[JSON cuboid outputs]
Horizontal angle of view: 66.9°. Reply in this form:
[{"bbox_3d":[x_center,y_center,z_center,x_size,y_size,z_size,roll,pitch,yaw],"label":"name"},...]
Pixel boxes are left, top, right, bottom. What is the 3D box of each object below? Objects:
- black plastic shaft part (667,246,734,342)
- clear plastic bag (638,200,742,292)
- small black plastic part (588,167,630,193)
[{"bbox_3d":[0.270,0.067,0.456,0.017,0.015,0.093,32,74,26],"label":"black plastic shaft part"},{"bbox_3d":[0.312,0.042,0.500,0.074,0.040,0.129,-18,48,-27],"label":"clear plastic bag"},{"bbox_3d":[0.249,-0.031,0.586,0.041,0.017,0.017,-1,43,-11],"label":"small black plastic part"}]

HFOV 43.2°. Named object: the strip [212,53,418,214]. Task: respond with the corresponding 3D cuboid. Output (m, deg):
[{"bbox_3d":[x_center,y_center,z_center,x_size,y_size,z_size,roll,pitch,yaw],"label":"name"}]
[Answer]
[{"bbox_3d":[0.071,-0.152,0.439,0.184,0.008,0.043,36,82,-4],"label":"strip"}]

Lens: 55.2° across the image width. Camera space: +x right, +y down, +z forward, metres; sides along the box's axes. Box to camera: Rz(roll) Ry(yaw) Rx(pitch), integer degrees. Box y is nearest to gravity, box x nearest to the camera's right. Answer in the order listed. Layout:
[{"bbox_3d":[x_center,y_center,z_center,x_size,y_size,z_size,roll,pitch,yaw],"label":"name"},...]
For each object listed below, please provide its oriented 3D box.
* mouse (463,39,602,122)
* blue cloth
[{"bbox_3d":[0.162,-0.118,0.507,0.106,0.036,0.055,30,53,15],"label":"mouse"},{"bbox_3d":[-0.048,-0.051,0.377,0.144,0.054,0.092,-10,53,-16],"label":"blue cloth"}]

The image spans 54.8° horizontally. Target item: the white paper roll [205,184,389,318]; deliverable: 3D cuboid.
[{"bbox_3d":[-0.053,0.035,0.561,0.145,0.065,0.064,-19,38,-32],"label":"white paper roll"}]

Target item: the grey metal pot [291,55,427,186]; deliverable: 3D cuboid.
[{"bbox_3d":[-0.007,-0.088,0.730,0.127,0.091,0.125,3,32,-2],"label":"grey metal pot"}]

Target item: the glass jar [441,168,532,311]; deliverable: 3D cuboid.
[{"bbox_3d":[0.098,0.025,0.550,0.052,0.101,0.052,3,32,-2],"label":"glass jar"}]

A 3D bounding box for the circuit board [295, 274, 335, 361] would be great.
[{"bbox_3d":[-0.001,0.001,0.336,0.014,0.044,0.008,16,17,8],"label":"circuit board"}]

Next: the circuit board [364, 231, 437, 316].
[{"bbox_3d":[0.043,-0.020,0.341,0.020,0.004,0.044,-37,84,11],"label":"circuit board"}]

PROMPT – Retrieve each line of the data in which the word "below" can be found.

TASK RESULT –
Pixel boxes are left, top, right, bottom. What is the 3D box of each object below? Objects:
For each object listed below, please provide its oriented 3D box.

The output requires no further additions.